Тот замешкался с ответом.
— Говори! — прикрикнул на него Атен.
— Хозяин, раны очень тяжелые. Я не уверен, что мне удастся…
— На все воля богов, — прервал его хозяин каравана. — Я спрашиваю тебя о другом: его раны от меча или клыков диких зверей? — оставалась вероятность того, что чужак был по какой-то причине изгнан, оставлен в пустыне умирать.
— Хозяин, его пытались убить не люди и не звери, а силы, неизвестные мне…
— Понятно, — кивнул он, хотя, на самом деле, это было совсем не так. — Мы отправляемся в путь. Ты поедешь с ним. Будешь лечить. Возьми все необходимое.

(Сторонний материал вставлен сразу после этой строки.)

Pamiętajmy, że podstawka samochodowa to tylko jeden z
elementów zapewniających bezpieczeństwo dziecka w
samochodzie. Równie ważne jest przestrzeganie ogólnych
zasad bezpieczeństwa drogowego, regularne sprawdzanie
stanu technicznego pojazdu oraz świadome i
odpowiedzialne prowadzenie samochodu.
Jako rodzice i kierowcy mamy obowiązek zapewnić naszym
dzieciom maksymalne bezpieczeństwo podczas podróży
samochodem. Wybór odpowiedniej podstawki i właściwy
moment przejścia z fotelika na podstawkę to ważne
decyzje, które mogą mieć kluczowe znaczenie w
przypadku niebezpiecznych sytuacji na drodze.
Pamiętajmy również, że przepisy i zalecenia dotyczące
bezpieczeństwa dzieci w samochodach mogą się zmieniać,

"Будь мы возле города, я был бы почти уверен, что он — преступник, наказанный Хранителем и приговоренный к медленной смерти среди снегов. Но здесь, посреди пустыни… Может быть, он чем-то прогневал самих богов… — ему стало не по себе от одной мысли об этом. — Ладно, нечего гадать, — он качнул головой. — Все равно поздно что-либо менять…" — и, отвернувшись от склонившегося в глубоком поклоне раба, он двинулся в сторону своих помощников, чтобы узнать, как проходят сборы и когда можно будет отправляться в путь.
…Просыпаясь, Мати почувствовала покачивание повозки, услышала знакомые от рождения скрип снега и протяжную песню ветров. Все, как прежде. С добрым утром, родной мир — бескрайняя снежная пустыня! Потянувшись, она открыла глаза…и увидела сидевшего рядом отца.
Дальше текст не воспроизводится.